The name bottom-up approach is suggested in comparision with Inmon's approach, best description of Kimball methodology is "iterative development and deployment techniques" to build a data warehouse. Kimball's data warehousing starts with building data marts. Each data mart contains data on an atomic level as well as on a summarized level, representing all of todays and the future’s information needs. The different data marts are connected via a dimensional bus system, thus allowing the user to access all the data in all data marts.

Pros and Cons of bottom-up approach

Important positives of bottom up approach is that it provides high flexibility and user-friendliness, because it is based on the individual business departments’ information needs. Another critical factor is short response time because of light interative model. The integration of new data is easily done in this model. The incremental development by building data mart after data mart enables a quick usage and cost-efficient development of the data warehouse.

On the downside, bottom-up approach postulates a missing integration and redundancy may not be avoided. As pointed out by Inmon, data marts are developed totally autonomously from each other and thus may contain redundant data. Separate data marts containing different data may obstruct a company-unified view. An integrated sight is not possible.

Major criticism of bottom-up approach is that it enhances the complexity of constructing an integrated data warehouse and increases the danger of departments building stand-alone solutions.

Top-down or Bottom-up: Which one is better?

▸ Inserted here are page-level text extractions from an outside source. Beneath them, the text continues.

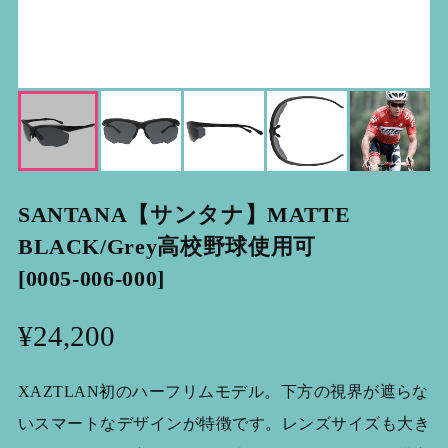
SANTANA【サンタナ】MATTE
BLACK/Grey高校野球使用可
[0005-006-000]
¥24,200
XAZTLAN初のハーフリムモデル。下方の視界が遮らな
いスマートなデザインが特徴です。レンズサイズも大き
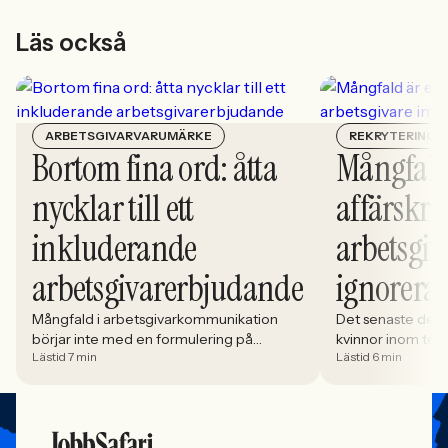
Läs också
ARBETSGIVARVARUMÄRKE
REKRYTERING
Bortom fina ord: åtta
Mångfald
nycklar till ett
affärskrit
inkluderande
arbetsgiv
arbetsgivarerbjudande
ignorera
Mångfald i arbetsgivarkommunikation
Det senaste dece
börjar inte med en formulering på
kvinnor inom tech 
Lästid 7 min
Lästid 6 min
karriärsidan. Den börjar i hur rekryteringen
stadigt på 30%. S
faktiskt fungerar: vem som får syn på
allt större del av
jobbet, vem som vågar söka och vilka
i. Åsa Johansen, 
meriter som räknas. När kandidater blir
Women in Tech, 
mer medvetna, regelverken skärps och
andelen kvinnor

"You can catch all the minnows in the ocean and stack them together and they still do not make a whale." ~Inmon

“The data warehouse is nothing more than the union of all the data marts" ~Kimball

By looking at the above two quotes from the two stalwarts, nothing much can be concluded. So, there is no right or wrong between these two ideas, as they represent different data warehousing philosophies. Each of the methodologies is suitable to an organization based on certain criteria.